How the Media Helped Sink Bill

August 9, 2005
McKinleyville, CA (Humboldt Co.)
McKinleyville Press (Cir.W.2, 000)

It recently occurred to me that the media played an important role in the failure of the California Compassionate Choices Act, sponsored by Assemblymembers Patty Berg and Lloyd Levine.   By adopting the label “physician-assisted suicide” from opponents of the bill, the press turned itself into a massive lobbying effort against it.  Similar legislation was named the Death With Dignity Act in Oregon, where it was passed by voters twice before being enacted in 1997.

Just to check my memory, I checked it out at Google News.  The search “compassionate choices” +California only brought up two stories in the last 30 days.  There were 15 for “physician assisted suicide” +California and six for “doctor assisted suicide” +California.

When someone commits suicide with a pistol, the headline doesn’t read “Gun shop-assisted suicide.”  When a police officer is ambushed and killed, with a legal assault rifle, it’s not called “NRA-assisted homicide.” Why does the gun lobby enjoy a free ride on the consequences of its actions, while activists fighting for the rights of the terminally ill patients are ridiculed for their efforts?

Drumming on the physician connection was a brilliant stroke, since doctors are vulnerable to bad publicity.  By implying that physicians would be roaming the streets, looking for slightly-sick people to euthanize, opponents and the media were able to stir up enough controversy to defeat the bill for now. 

The people most in need of help are too sick to testify at hearings.  The roughly five percent of terminally ill patients whose pain cannot be relieved by the most aggressive conventional means have to rely on others to advocate for them.  The opposition consists of people who believe God should decide when each person is permitted to die, and expect everyone to have the courage of those convictions.

Despite the whining of various critics, journalists generally bend over backwards trying to be fair.  Why is this issue so different?  It’s as if they had joined anti-abortion groups in calling opponents baby-killers.

Are journalists so afraid to come to terms with the horrible choices that face terminally ill patients and the people who care for them that they willingly embrace the dark side?  Denying their pain won’t immunize anyone from the possibility of the same fate.  We’re all going to die, and some of us will suffer horribly first.

The physician’s oath to “first do no harm” is often cited as an injunction not to help patients shorten their lives. How should “harm” be defined?  Some say ordering invasive measures such as feeding tubes to prolong the suffering of patients who are beyond the possibility of physical recovery is more harmful than helping them to die pain-free a few days or weeks sooner.

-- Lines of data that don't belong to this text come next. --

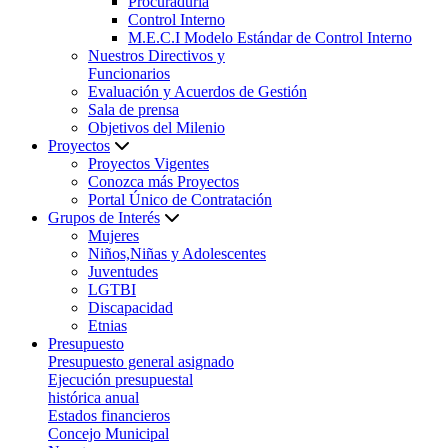
Procuraduría
Control Interno
M.E.C.I Modelo Estándar de Control Interno
Nuestros Directivos y
Funcionarios
Evaluación y Acuerdos de Gestión
Sala de prensa
Objetivos del Milenio
Proyectos
Proyectos Vigentes
Conozca más Proyectos
Portal Único de Contratación
Grupos de Interés
Mujeres
Niños,Niñas y Adolescentes
Juventudes
LGTBI
Discapacidad
Etnias
Presupuesto
Presupuesto general asignado
Ejecución presupuestal
histórica anual
Estados financieros
Concejo Municipal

Doctors are human, and most of them are passionate about helping others.  Sometimes their desire to cheat death at all costs death blinds them to the price paid by their patients. Making it legal and accepted for patients to request help in choosing to remain pain-free at the end of life can open a critically important dialog.

Proponents of the War on Some Drugs play a role in this mess as well. Decent physicians are always under threat of theatrical prosecution for prescribing enough drugs to adequately treat severe pain.  Ironically, a lot of the same people who rally against palliative treatment and compassionate choice are also active in right to bear arms circles.

Why should patients who have been law-abiding all their lives be forced to sneak around, asking their doctors to commit a crime, in order to remain in control of their suffering?  Whose business is it besides their own?  What kind of person wants to interfere in such a personal decision?

Death with dignity is entirely patient-driven.  If you think it’s wrong, don’t do it. If it violates the teaching of your church, don’t do it.

In fact, even in Oregon, not many people do it.  Only a handful of eligible patients ask for the prescription, and even fewer use it.  Most say having the option gives them peace of mind.

I’m sorry to say it, but the California blew it on this issue.  Since Berg and Levine intend to introduce the bill again next year, there will be an opportunity for redemption.  I’ll be watching.